Tag: command

  • cld2 – Google’s Compact Language Detector 2 – standalone command line on Cent OS

    It appears that cld2 has no mention of how one would go about using it (or at-least that is the way it looks to me). The language detection ability is one of the better ones, and I decided to make use of it.

    I came across a blog mentioning how to install cld2 on ubuntu but it just fell short of using it directly through a command line. It mentions how to build a Python binding.

    Luckily, I also came across another blog where a Slackware script mentions building a command line tool which is perfectly what I was looking for, except that I had CentOS, not Slackware.

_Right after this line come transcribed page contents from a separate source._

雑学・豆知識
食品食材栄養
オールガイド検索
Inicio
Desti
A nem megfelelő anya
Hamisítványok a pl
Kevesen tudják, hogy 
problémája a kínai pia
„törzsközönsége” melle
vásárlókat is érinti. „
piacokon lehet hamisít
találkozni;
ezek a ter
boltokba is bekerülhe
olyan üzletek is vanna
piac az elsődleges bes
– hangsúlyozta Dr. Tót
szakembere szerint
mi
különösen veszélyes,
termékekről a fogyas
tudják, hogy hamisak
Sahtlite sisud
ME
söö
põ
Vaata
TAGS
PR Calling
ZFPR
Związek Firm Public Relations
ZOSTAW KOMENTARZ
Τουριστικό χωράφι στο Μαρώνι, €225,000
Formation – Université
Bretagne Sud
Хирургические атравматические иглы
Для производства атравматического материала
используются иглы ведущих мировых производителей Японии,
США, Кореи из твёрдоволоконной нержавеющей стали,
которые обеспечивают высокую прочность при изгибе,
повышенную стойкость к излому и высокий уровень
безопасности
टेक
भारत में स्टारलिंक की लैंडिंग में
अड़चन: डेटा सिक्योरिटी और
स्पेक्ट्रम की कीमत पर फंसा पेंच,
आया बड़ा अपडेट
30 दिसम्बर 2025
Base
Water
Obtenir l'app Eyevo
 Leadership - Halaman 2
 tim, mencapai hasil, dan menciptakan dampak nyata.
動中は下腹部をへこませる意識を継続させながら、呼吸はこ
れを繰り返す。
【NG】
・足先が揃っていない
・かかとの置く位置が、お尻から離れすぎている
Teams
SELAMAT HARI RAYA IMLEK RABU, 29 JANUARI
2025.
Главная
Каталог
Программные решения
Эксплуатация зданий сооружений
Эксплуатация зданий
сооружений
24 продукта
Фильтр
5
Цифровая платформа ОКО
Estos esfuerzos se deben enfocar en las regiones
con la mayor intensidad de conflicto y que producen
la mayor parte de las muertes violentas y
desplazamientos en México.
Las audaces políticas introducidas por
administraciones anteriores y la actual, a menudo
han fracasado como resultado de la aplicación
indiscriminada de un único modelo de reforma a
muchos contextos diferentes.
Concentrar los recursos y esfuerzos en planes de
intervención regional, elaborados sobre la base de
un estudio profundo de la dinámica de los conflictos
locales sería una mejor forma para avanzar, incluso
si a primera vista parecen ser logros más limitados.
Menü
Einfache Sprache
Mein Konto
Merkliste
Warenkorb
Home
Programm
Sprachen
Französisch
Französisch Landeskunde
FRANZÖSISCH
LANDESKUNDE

    So with a little bit of digging around the various compile scripts on cld2’s SVN trunk, I got a faint sense of combining the ideas from these two blogs, and give it a try. I succeeded! Here’s what I did

    1. Get g++, it is required to build cld2 on your CentOS machine
      $ /usr/bin/sudo /usr/bin/yum install gcc-c++
      ...
      $ which g++
      /usr/bin/g++
      
    2. Get the cld2 source through SVN on your local CentOS machine. In my case I used /tmp folder
      $ pwd
      /tmp
      $ svn checkout http://cld2.googlecode.com/svn/trunk/ cld2
    3. Next, make a copy of one of the already existing compile scripts to make a few changes, specifically compile_libs.sh. The step is mentioned already in how to install cld2 on ubuntu. I use 32-bit, hence I use the same step remove the -m64 flag.
      $ pwd
      /tmp/cld2/internal
      $ cat compile_libs.sh | sed 's/\ \-m64\ //g' 1> compile_libs_32bit.sh
      
    4. To make a standalone cld2 executable, again I followed the steps from Slackware script example. I made following changes to my copied compile script. Here’s a diff of what changes I made from compile_libs.sh to my custom compile_libs_32bit.sh script
      https://gist.github.com/visitsb/8affec514ef5829c6bd0/revisions
    5. That’s it! Now compile_libs_32bit.sh is ready to build a standalone cld2 executable on your machine. It is just a matter of executing your custom compile_libs_32bit.sh script now
      $ chmod u+x compile_libs_32bit.sh
      $ ./compile_libs_32bit.sh
      
    6. It takes a few mins to build, and voila, you have a standalone cld2 executable built, and installed on your machine.
      $ which cld2
      /usr/local/bin/cld2
      $ echo "Hello World こんにちは γει? σου" | cld2
      ExtLanguage Japanese(35% 3904p), GREEK(33% 1024p), ENGLISH(27% 1194p), 45/43 bytes of non-tag letters, Summary: Japanese*
        SummaryLanguage Japanese(un-reliable) at 8391021 of 43 562us (0 MB/sec), (null)
      
    7. For the record, here is what get’s installed
      $ which cld2
      /usr/local/bin/cld2
      $ ls -l /usr/include/cld2/*
      /usr/include/cld2/internal:
      total 52
      -rw-r--r--. 1 root root 28159 Jun 20 17:49 generated_language.h
      -rw-r--r--. 1 root root  5839 Jun 20 17:49 generated_ulscript.h
      -rw-r--r--. 1 root root   945 Jun 20 17:49 integral_types.h
      -rw-r--r--. 1 root root  8326 Jun 20 17:49 lang_script.h
      
      /usr/include/cld2/public:
      total 24
      -rw-r--r--. 1 root root 14850 Jun 20 17:49 compact_lang_det.h
      -rw-r--r--. 1 root root  7056 Jun 20 17:49 encodings.h
      $ 
      $ ls -l /usr/lib/libcld2*
      -rwxr-xr-x. 1 root root 6457627 Jun 20 17:49 /usr/lib/libcld2_full.so
      -rwxr-xr-x. 1 root root 1742462 Jun 20 17:49 /usr/lib/libcld2.so
      $ 
      

    Hope this helps someone, and kudos to cld2 for being awesome!